# Task instructions
Drop all images and give the records again exactly.

# Dataset entries
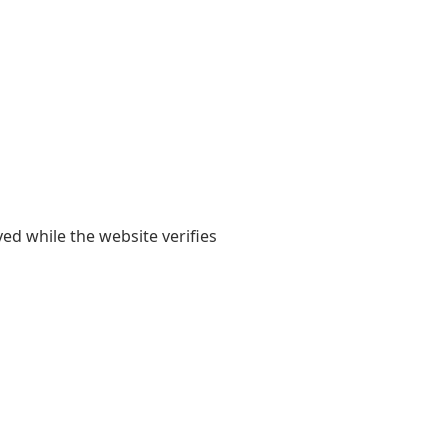
yed while the website verifies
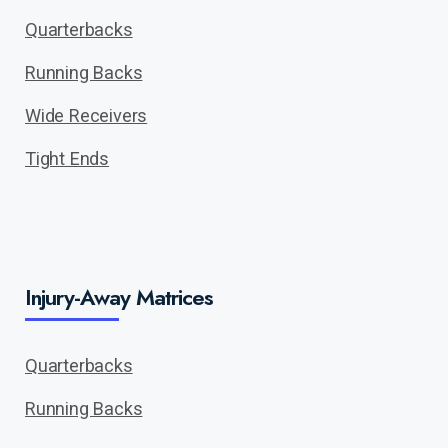
Quarterbacks
Running Backs
Wide Receivers
Tight Ends
Injury-Away Matrices
Quarterbacks
Running Backs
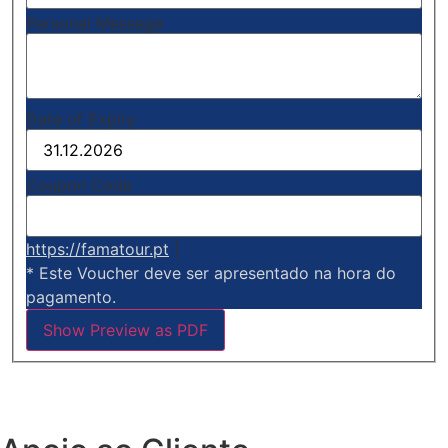
Personal Message
Date of Expiry
Coupon Code
https://famatour.pt
|
* Este Voucher deve ser apresentado na hora do
pagamento.
Show Preview as PDF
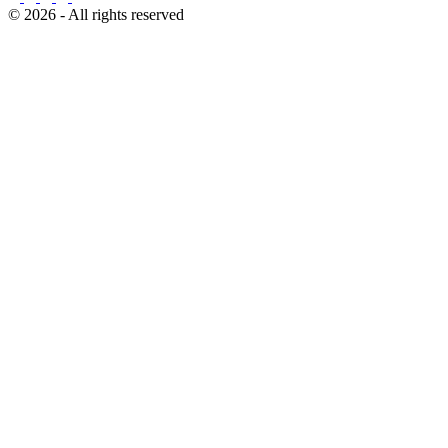
© 2026 - All rights reserved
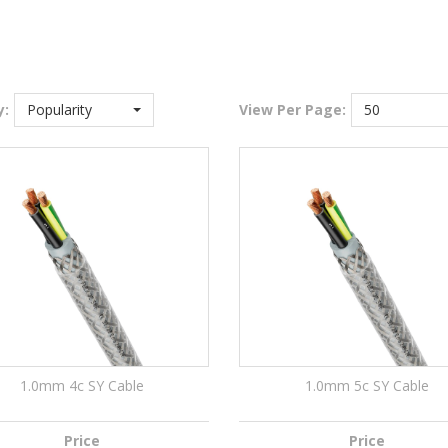
y:
Popularity
View
Per Page:
50
1.0mm 4c SY Cable
1.0mm 5c SY Cable
Price
Price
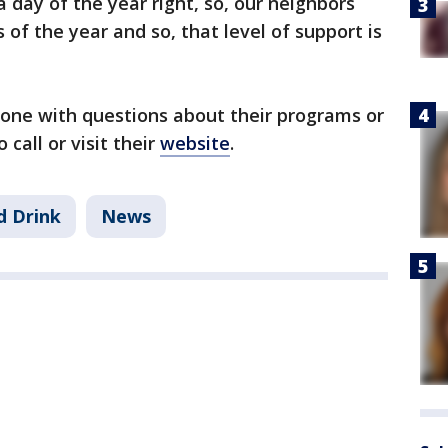
 day of the year right, so, our neighbors
 of the year and so, that level of support is
ne with questions about their programs or
all or visit their
website
.
d Drink
News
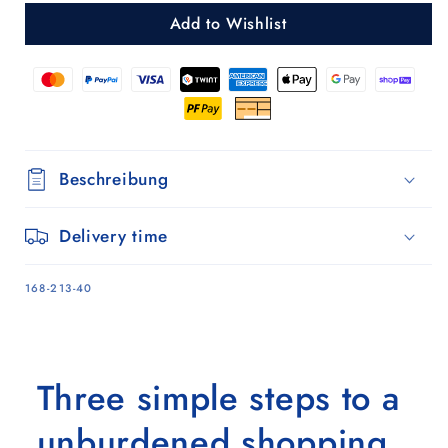
Silja
Silja
Add to Wishlist
liver
liver
Beschreibung
Delivery time
SKU:
168-213-40
Three simple steps to a
unburdened shopping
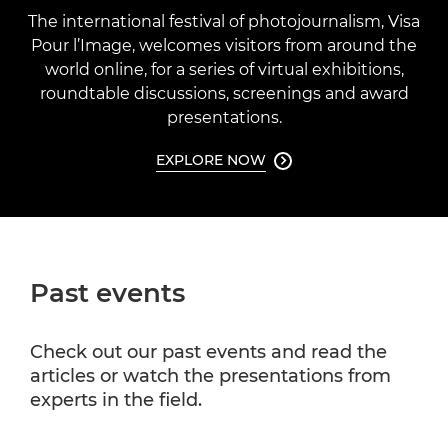
The international festival of photojournalism, Visa
Pour l’Image, welcomes visitors from around the
world online, for a series of virtual exhibitions,
roundtable discussions, screenings and award
presentations.
EXPLORE NOW

Past events
Check out our past events and read the
articles or watch the presentations from
experts in the field.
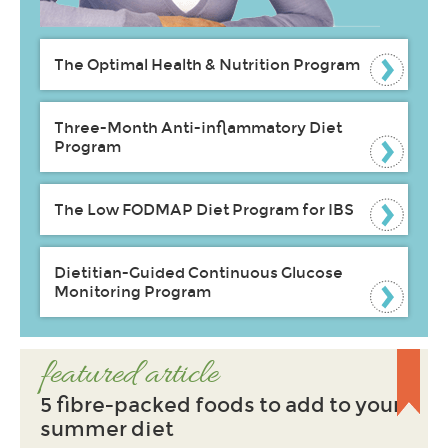
The Optimal Health & Nutrition Program
Three-Month Anti-inflammatory Diet
Program
The Low FODMAP Diet Program for IBS
Dietitian-Guided Continuous Glucose
Monitoring Program
featured article
5 fibre-packed foods to add to your
summer diet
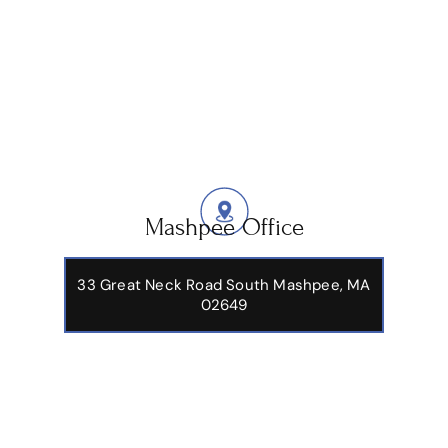
Mashpee Office
33 Great Neck Road South Mashpee, MA
02649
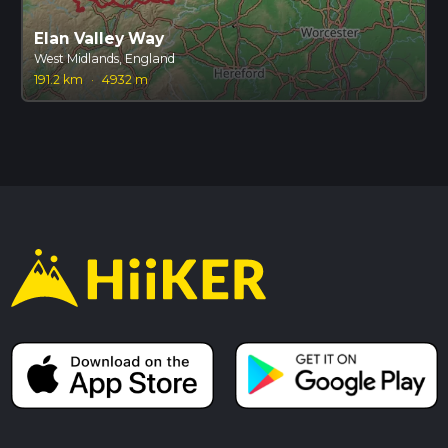
Elan Valley Way
West Midlands, England
191.2 km
·
4932 m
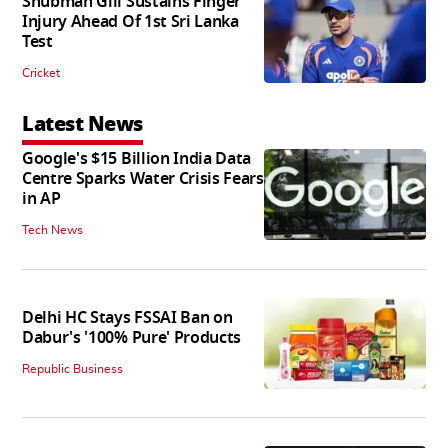
Shubman Gill Sustains Finger
Injury Ahead Of 1st Sri Lanka
Test
Cricket
Latest News
Google's $15 Billion India Data
Centre Sparks Water Crisis Fears
in AP
Tech News
Delhi HC Stays FSSAI Ban on
Dabur's '100% Pure' Products
Republic Business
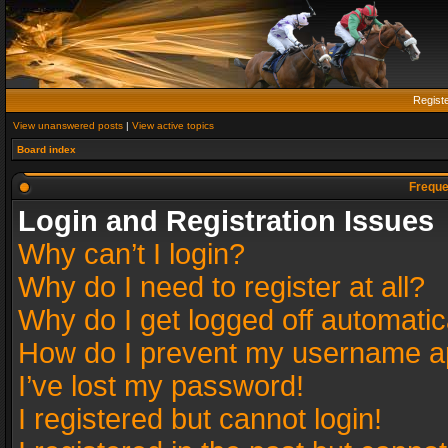
Regist
View unanswered posts
|
View active topics
Board index
Freque
Login and Registration Issues
Why can’t I login?
Why do I need to register at all?
Why do I get logged off automatic
How do I prevent my username app
I’ve lost my password!
I registered but cannot login!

# Answer section
yed while the website verifies
Quarterbacks
Running Backs
Wide Receivers
Tight Ends
Injury-Away Matrices
Quarterbacks
Running Backs
Personal Message
Date of Expiry
Coupon Code
https://famatour.pt
|
* Este Voucher deve ser apresentado na hora do
pagamento.
Show Preview as PDF
© 2026 - All rights reserved
y:
Popularity
View
Per Page:
50
1.0mm 4c SY Cable
1.0mm 5c SY Cable
Price
Price
 day of the year right, so, our neighbors
 of the year and so, that level of support is
ne with questions about their programs or
all or visit their
website
.
d Drink
News
Silja
Silja
Add to Wishlist
liver
liver
Beschreibung
Delivery time
SKU:
168-213-40
Three simple steps to a
unburdened shopping
The international festival of photojournalism, Visa
Pour l’Image, welcomes visitors from around the
world online, for a series of virtual exhibitions,
roundtable discussions, screenings and award
presentations.
EXPLORE NOW

Past events
Check out our past events and read the
articles or watch the presentations from
experts in the field.
The Optimal Health & Nutrition Program
Three-Month Anti-inflammatory Diet
Program
The Low FODMAP Diet Program for IBS
Dietitian-Guided Continuous Glucose
Monitoring Program
featured article
5 fibre-packed foods to add to your
summer diet
Mashpee Office
33 Great Neck Road South Mashpee, MA
02649
Elan Valley Way
West Midlands, England
191.2 km
·
4932 m
Shubman Gill Sustains Finger
Injury Ahead Of 1st Sri Lanka
Test
Cricket
Latest News
Google's $15 Billion India Data
Centre Sparks Water Crisis Fears
in AP
Tech News
Delhi HC Stays FSSAI Ban on
Dabur's '100% Pure' Products
Republic Business
Regist
View unanswered posts
|
View active topics
Board index
Freque
Login and Registration Issues
Why can’t I login?
Why do I need to register at all?
Why do I get logged off automatic
How do I prevent my username app
I’ve lost my password!
I registered but cannot login!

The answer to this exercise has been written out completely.